Amerykanie mają Jamesa Bonda, Turcy – Polata Alemdara. Ten oficer tureckiego wywiadu w serii „Dolina Wilków” walczy z wrogami narodu. W najnowszej pana produkcji Alemdar zmierzy się z izraelskim dowódcą Mosze Benem Eliezerem (postać fikcyjna), który napadł na turecki statek „Mavi Marmara”.
Inspiracją dla autorów filmu były wydarzenia z 31 maja. Flotylla Wolności, czyli konwój sześciu statków z Irlandii, Turcji i Grecji, została zaatakowana przez izraelskich komandosów, kiedy płynęła z pomocą humanitarną dla palestyńskiej Strefy Gazy. Nad ranem dokonali oni abordażu na największy ze statków – płynący pod turecką banderą „Mavi Marmara”. Na jego pokładzie oprócz kilkuset pasażerów znajdowała się żywność, sprzęt medyczny i materiały budowlane. W filmie „Dolina Wilków – Palestyna” zostaną wykorzystane ujęcia nakręcone z helikoptera podczas rzeczywistych zdarzeń. Podczas ataku zginęło dziewięć osób.
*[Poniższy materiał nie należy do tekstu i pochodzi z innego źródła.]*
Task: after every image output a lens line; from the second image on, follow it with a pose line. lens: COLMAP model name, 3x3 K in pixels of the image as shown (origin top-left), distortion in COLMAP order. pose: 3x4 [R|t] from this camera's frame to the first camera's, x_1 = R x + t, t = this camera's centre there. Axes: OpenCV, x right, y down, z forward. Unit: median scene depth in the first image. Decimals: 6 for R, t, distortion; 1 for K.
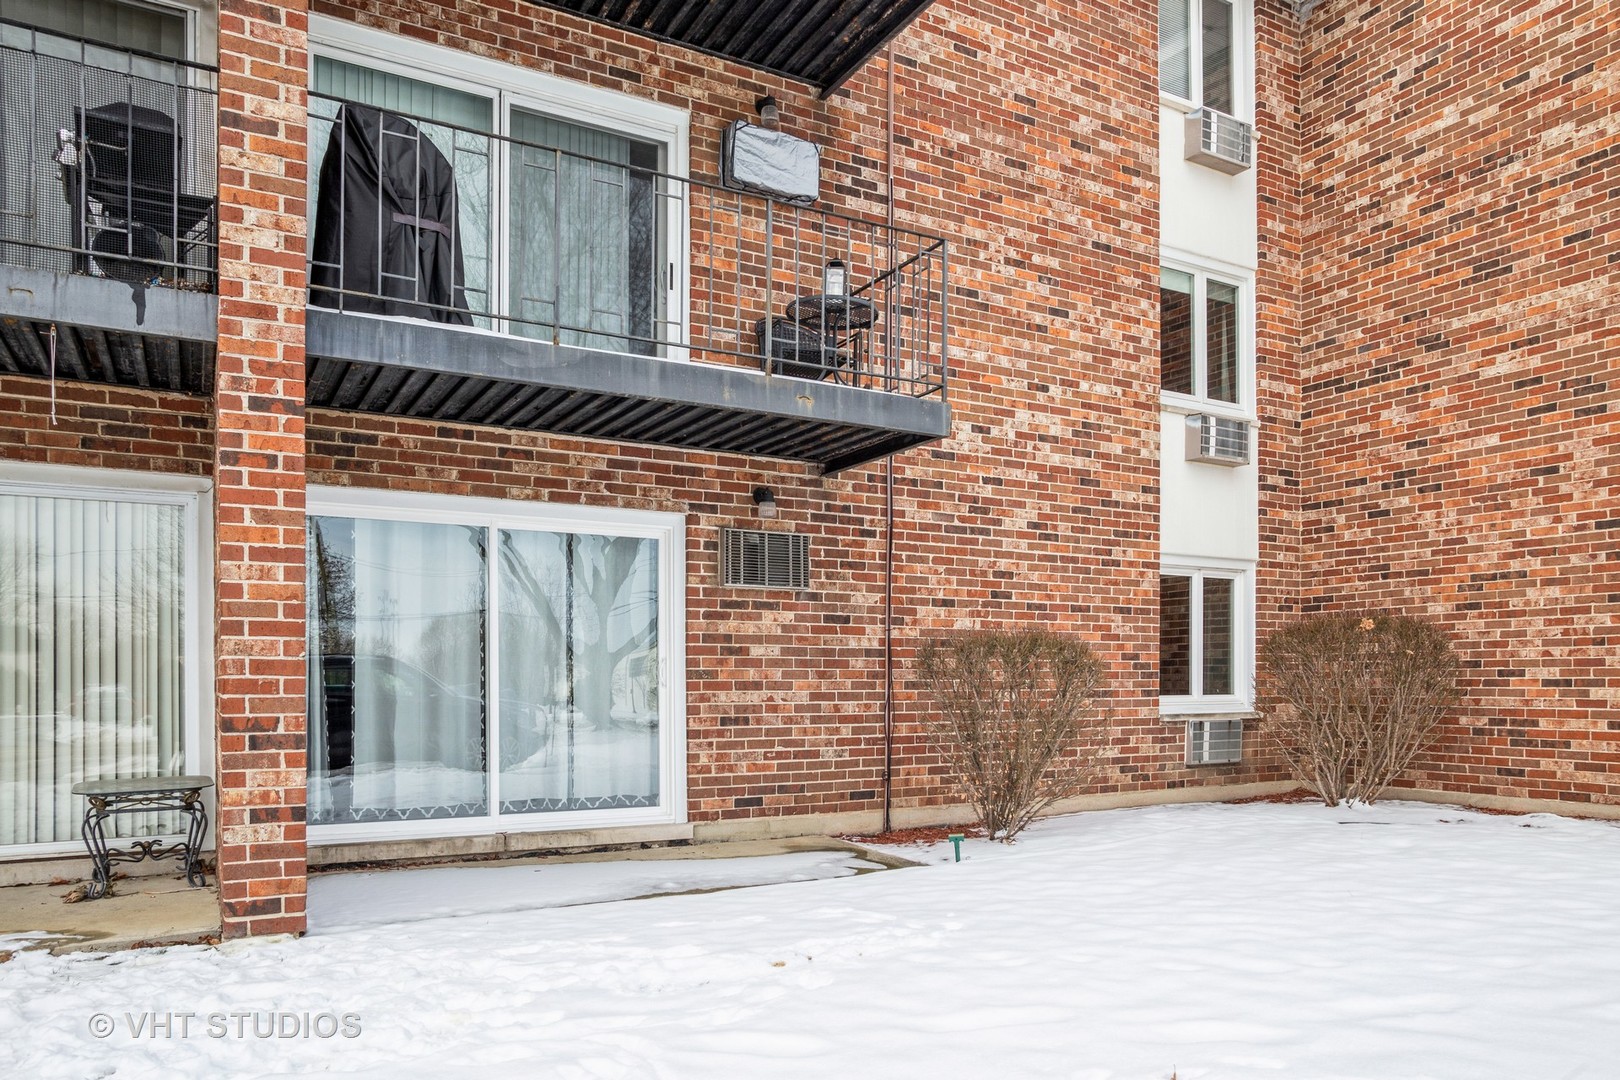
lens RADIAL K [[1126.5, 0, 812.1], [0, 1126.5, 685.9], [0, 0, 1]] dist [-0.043431, 0.031301]
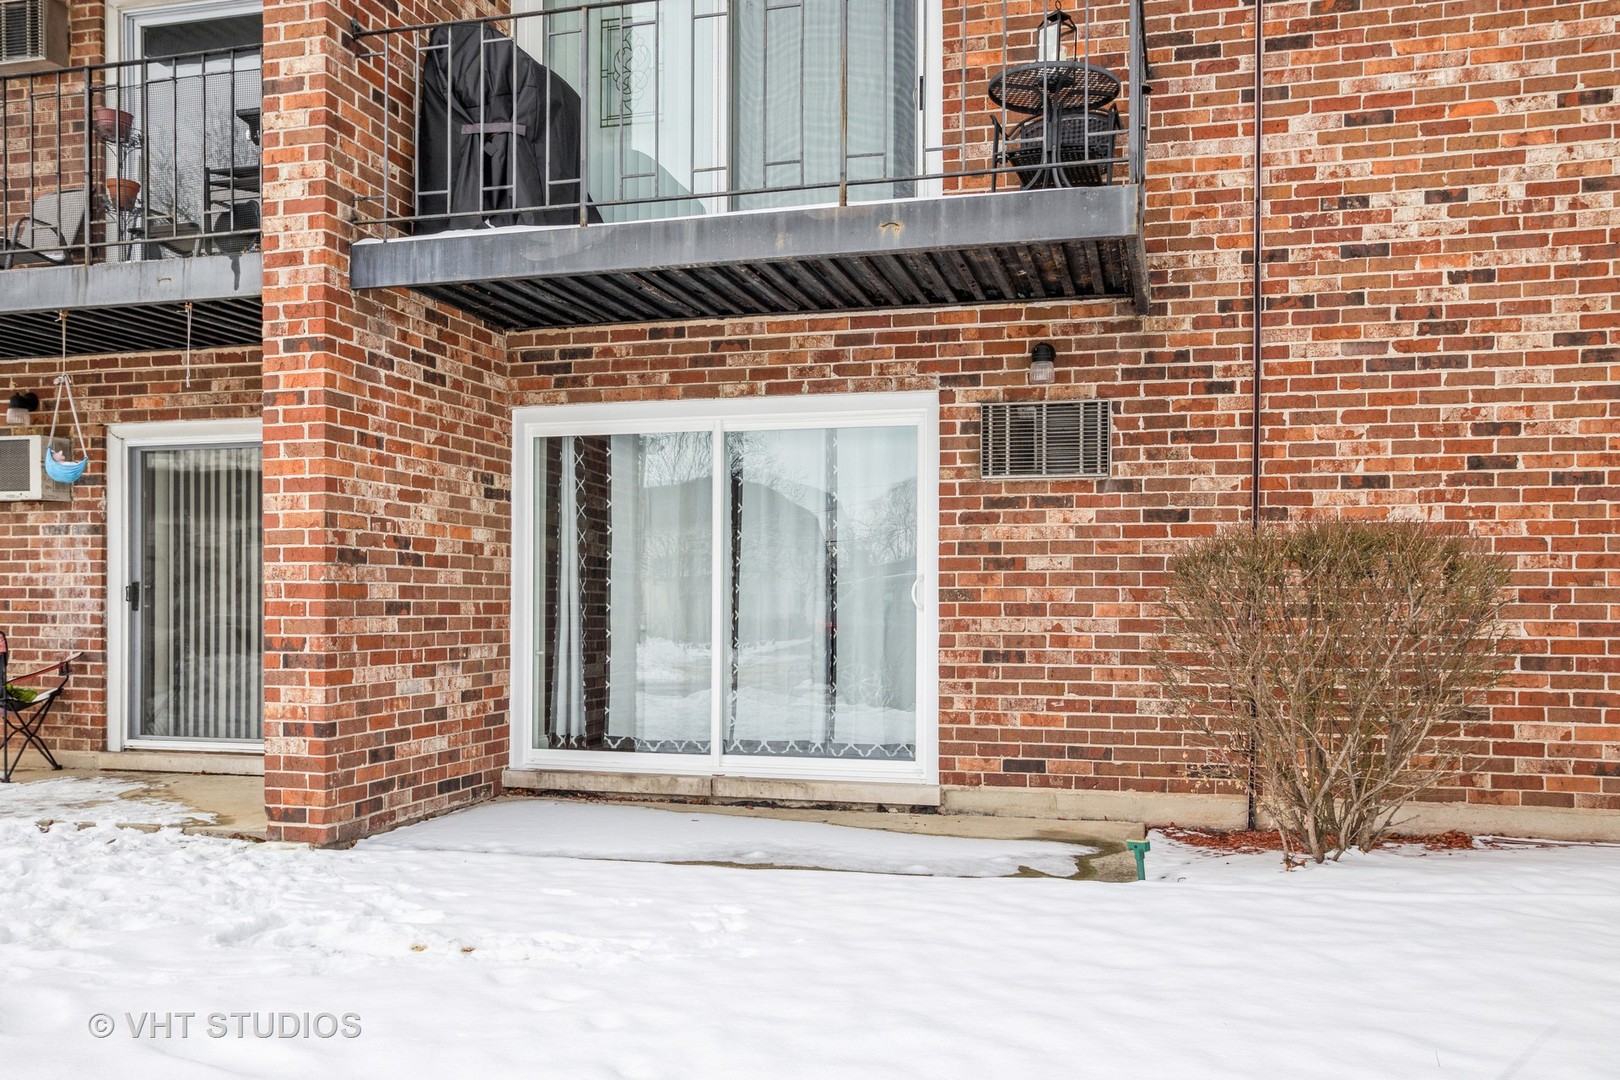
lens RADIAL K [[1330.4, 0, 813.0], [0, 1330.4, 602.4], [0, 0, 1]] dist [-0.057673, 0.104149]
pose [[0.716587, 0.000553, -0.697497, 0.465590], [-0.003490, 0.999990, -0.002793, -0.002410], [0.697489, 0.004436, 0.716582, 0.273788]]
– Jest nam przykro z powodu ofiar, ale winni są organizatorzy tej prowokacji – komentował wydarzenia minister obrony Izraela Ehud Barak. Izraelski premier Beniamin Netanjahu (w czasie operacji był z wizytą w Kanadzie) w pełni poparł działania armii. Akcje potępili politycy z całego świata.
– Jestem głęboko wstrząśnięty tragicznymi skutkami operacji – mówił szef francuskiej dyplomacji Bernard Kouchner. Premier Turcji Recep Tayyip Erdogan nazwał akcję „nieludzkim terroryzmem państwowym”. – Niech nikt nie sądzi, że będziemy milczeć w obliczu tego, co zaszło – powiedział. W Stambule tysiące ludzi wyszły na ulice.
Zagraniczne media piszą, że „Dolina Wilków – Palestyna” jest odwetem za izraelski atak.